Maurer Ueli · Bundesrat · 2016-12-05
Maurer Ueli · Bundesrat · Zürich · 2016-12-05
Wortprotokoll
Ich ging bis gestern Abend bei der "Schweizer Revue" davon aus - und so argumentierten wir auch in den Kommissionen und im Nationalrat -, dass jetzt vollständig auf den elektronischen Versand umgestellt wird. Gestern erhielt ich eine neue Notiz, in der es heisst, die Umstellung auf elektronischen Versand für die Abonnenten im Ausland sei freiwillig; es gibt also ein Wahlsystem. Die Kosteneinsparung erfolgt unter anderem durch dieses Wahlsystem - weniger Versandkosten - und indem man die Zahl der Ausgaben von sechs auf fünf pro Jahr reduziert.

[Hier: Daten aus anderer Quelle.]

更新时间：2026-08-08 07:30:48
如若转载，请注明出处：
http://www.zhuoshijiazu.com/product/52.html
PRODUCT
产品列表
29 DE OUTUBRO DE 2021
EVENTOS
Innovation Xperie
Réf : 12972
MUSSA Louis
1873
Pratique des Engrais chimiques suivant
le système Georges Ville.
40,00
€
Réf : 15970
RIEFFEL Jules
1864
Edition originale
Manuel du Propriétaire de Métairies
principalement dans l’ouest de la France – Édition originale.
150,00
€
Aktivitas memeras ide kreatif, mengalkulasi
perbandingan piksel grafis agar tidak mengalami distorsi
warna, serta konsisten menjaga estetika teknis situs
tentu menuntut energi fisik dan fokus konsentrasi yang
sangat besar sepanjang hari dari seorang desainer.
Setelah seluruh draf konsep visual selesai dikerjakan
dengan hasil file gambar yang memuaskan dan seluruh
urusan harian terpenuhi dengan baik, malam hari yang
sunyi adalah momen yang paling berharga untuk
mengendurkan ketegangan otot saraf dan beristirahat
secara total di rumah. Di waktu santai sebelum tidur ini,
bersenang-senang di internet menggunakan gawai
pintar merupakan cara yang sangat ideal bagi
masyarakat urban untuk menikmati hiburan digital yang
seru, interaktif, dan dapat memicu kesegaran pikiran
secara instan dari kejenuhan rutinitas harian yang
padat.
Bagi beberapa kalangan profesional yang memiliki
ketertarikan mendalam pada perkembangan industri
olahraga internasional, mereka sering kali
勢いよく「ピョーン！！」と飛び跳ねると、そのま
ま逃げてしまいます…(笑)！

Damit ist die Einsparung, die hier erzielt werden soll, durchaus sinnvoll: Man kann zwischen elektronischer Version und Papierform wählen.
Wir stellen fest, dass auch Auslandschweizer immer mehr Dienstleistungen in elektronischer Form beziehen; es gibt auch eine 24-Stunden-Hotline, Apps, die man herunterladen kann und mit denen man informiert wird, man hat die entsprechenden Websites und Homepages. Ich denke, man kann bei dieser Kürzung bleiben; mit dieser Wahlmöglichkeit sollte es eigentlich möglich sein. Tatsächlich argumentierte ich bis gestern, der Versand werde nur noch elektronisch erfolgen, auch in der Kommission habe ich das so gesagt. Jetzt habe ich ein neues Factsheet, und daraus geht hervor, dass man die Wahl hat. Damit kann man meines Erachtens der Kürzung zustimmen.